Written instruction
Return every line of the rows below that contains the word "author", treating uppercase and lowercase letters as different.

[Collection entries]
━━━━

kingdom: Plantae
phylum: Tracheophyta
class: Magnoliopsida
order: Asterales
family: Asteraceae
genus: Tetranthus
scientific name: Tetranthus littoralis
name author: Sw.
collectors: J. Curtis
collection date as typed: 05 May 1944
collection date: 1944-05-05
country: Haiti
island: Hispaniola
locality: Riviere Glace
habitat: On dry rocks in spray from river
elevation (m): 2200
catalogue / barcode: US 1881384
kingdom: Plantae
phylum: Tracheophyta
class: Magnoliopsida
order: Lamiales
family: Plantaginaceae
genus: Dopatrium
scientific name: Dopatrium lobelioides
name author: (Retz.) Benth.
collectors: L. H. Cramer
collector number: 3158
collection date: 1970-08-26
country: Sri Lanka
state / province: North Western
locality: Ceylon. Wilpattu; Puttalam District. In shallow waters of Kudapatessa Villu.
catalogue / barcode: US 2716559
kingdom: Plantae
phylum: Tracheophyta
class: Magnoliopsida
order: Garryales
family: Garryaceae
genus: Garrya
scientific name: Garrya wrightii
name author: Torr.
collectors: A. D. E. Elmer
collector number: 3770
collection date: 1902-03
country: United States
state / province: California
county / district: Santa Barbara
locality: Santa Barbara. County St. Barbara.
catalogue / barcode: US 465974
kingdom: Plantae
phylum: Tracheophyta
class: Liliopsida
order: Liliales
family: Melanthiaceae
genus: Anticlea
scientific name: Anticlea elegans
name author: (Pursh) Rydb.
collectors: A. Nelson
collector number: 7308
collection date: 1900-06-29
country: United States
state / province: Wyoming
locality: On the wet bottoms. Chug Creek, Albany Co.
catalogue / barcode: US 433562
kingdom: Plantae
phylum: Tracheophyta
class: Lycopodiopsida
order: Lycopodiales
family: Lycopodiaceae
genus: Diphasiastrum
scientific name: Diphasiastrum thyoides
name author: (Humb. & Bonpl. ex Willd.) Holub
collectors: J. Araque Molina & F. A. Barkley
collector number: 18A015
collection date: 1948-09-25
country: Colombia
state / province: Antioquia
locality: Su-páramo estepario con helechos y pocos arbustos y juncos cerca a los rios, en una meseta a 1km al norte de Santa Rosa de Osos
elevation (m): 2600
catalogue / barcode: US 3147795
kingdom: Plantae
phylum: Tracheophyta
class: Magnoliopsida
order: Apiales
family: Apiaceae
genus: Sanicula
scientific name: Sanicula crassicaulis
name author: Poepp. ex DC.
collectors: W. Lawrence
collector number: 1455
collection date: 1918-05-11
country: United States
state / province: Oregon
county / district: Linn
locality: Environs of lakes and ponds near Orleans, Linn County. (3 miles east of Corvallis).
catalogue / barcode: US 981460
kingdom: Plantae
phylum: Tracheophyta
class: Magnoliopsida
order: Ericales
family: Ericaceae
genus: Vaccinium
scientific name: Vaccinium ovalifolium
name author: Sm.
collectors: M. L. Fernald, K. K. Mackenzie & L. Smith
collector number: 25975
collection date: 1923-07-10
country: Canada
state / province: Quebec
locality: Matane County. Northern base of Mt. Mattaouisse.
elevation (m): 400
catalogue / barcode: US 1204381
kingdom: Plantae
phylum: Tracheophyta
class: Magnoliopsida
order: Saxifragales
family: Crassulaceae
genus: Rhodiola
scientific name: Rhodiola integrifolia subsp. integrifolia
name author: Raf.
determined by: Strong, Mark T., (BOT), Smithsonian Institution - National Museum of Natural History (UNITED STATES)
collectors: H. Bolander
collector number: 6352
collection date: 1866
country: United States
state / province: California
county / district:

━━━━

Solution for this problem
name author: Sw.
name author: (Retz.) Benth.
name author: Torr.
name author: (Pursh) Rydb.
name author: (Humb. & Bonpl. ex Willd.) Holub
name author: Poepp. ex DC.
name author: Sm.
name author: Raf.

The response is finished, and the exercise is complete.